Citing privacy concerns, the US Department of Agriculture's Animal and Plant Health Inspection Service has removed public access to tens of thousands of inspection reports from its website.

The reports catalogue the number of animals kept and how they are treated by research labs, zoos, companies, circuses and animal transporters.

The agency said in a statement: "Based on our commitment to being transparent, remaining responsive to our stakeholders' informational needs, and maintaining the privacy rights of individuals, APHIS is implementing actions to remove documents it posts on APHIS' website involving the Horse Protection Act (HPA) and the Animal Welfare Act (AWA) that contain personal information.

"These documents include inspection reports, research facility annual reports, regulatory correspondence (such as official warnings), lists of regulated entities, and enforcement records (such as pre-litigation settlement agreements and administrative complaints) that have not received final adjudication."

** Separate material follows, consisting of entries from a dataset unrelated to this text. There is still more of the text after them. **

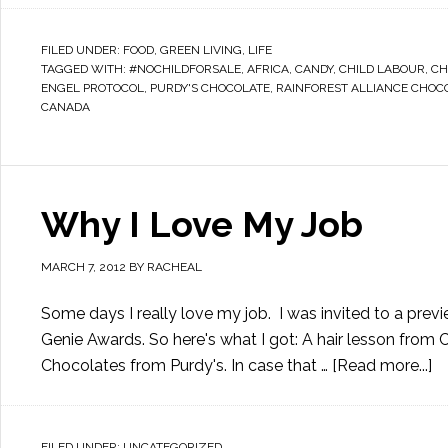
FILED UNDER:
FOOD
,
GREEN LIVING
,
LIFE
TAGGED WITH:
#NOCHILDFORSALE
,
AFRICA
,
CANDY
,
CHILD LABOUR
,
CH
ENGEL PROTOCOL
,
PURDY'S CHOCOLATE
,
RAINFOREST ALLIANCE CHOC
CANADA
Why I Love My Job
MARCH 7, 2012
BY
RACHEAL
Some days I really love my job. I was invited to a pre
Genie Awards. So here's what I got: A hair lesson from Ci
Chocolates from Purdy's. In case that …
[Read more...]
FILED UNDER:
UNCATEGORIZED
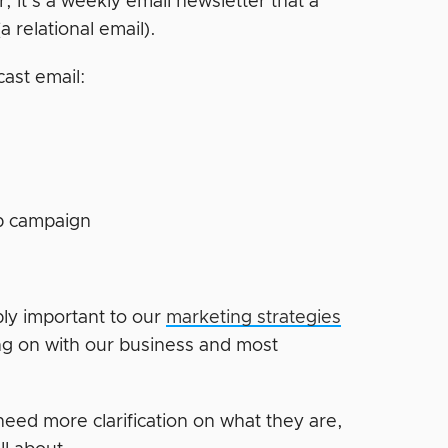
, it’s a weekly email newsletter that a
a relational email).
cast email:
up campaign
bly important to our
marketing strategies
ng on with our business and most
need more clarification on what they are,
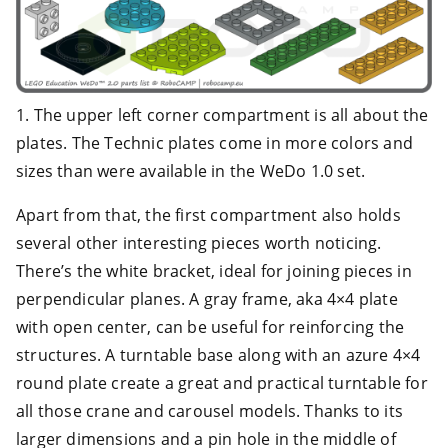
1. The upper left corner compartment is all about the
plates. The Technic plates come in more colors and
sizes than were available in the WeDo 1.0 set.
Apart from that, the first compartment also holds
several other interesting pieces worth noticing.
There’s the white bracket, ideal for joining pieces in
perpendicular planes. A gray frame, aka 4×4 plate
with open center, can be useful for reinforcing the
structures. A turntable base along with an azure 4×4
round plate create a great and practical turntable for
all those crane and carousel models. Thanks to its
larger dimensions and a pin hole in the middle of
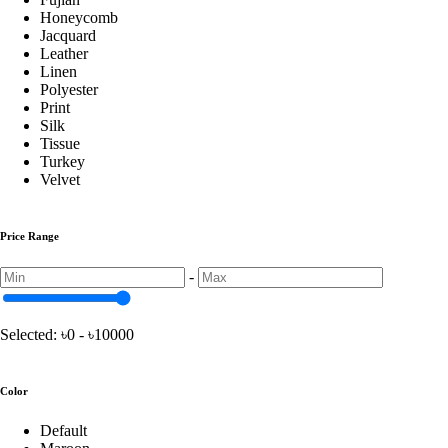
Honeycomb
Jacquard
Turkey Chair Cover
Leather
Linen
Polyester
Print
China Print Chair Cover
Silk
Tissue
Turkey
Velvet Chair Cover
Velvet
Price Range
Honeycomb Chair Cover
-
Pillow
Selected:
৳0 - ৳10000
Shimul Tular Balish
Color
Default
Cushion Pillow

The now unavailable reports pertain to over 7,000 facilities that keep animals, of which, around 1,200 are research labs, which are often housed at major academic centres and run by government agencies such as the National Institutes of Health, the Food and Drug Administration, and the Centers for Disease Control and Prevention, according to a report by Science magazine.

The move has come in for widespread criticism from animal welfare activists across the nation.

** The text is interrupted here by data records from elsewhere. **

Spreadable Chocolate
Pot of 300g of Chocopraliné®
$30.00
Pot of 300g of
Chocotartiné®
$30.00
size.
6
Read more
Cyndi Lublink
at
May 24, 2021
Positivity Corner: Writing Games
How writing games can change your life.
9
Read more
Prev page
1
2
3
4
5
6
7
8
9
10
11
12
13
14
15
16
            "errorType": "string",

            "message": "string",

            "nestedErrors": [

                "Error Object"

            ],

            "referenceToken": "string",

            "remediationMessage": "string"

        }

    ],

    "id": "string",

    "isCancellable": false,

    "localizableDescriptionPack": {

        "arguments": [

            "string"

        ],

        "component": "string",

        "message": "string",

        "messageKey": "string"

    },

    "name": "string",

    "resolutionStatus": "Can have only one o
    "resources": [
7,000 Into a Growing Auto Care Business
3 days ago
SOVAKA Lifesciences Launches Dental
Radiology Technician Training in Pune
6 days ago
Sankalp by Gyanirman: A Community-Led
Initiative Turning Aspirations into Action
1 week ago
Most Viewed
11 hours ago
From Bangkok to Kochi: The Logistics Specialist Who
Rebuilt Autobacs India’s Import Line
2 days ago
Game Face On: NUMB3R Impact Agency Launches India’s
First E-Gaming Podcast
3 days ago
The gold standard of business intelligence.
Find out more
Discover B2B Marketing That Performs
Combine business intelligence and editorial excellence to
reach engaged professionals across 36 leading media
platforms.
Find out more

The Humane Society of the United States said: "This action benefits no one, except facilities who have harmed animals and don't want anyone to know."

Justin Goodman, vice president of advocacy and public policy at the White Coat Waste Project, which opposes taxpayer-funded animal experiments, said: "[These are] basic data about animal use and compliance that taxpayers have a right to access, particularly when it comes to taxpayer-funded labs."

"I'm just flabbergasted," said Eric Kleiman, a research consultant at the Animal Welfare Institute, an advocacy group in Washington DC, scientific journal Nature reported. "This is not only the opposite of transparency, it takes us back to the Stone Age."

USDA spokesperson Tanya Espinosa reportedly refused to specify what kind of personal information the agency sought to protect. Espinosa also refrained from clarifying what triggered the move.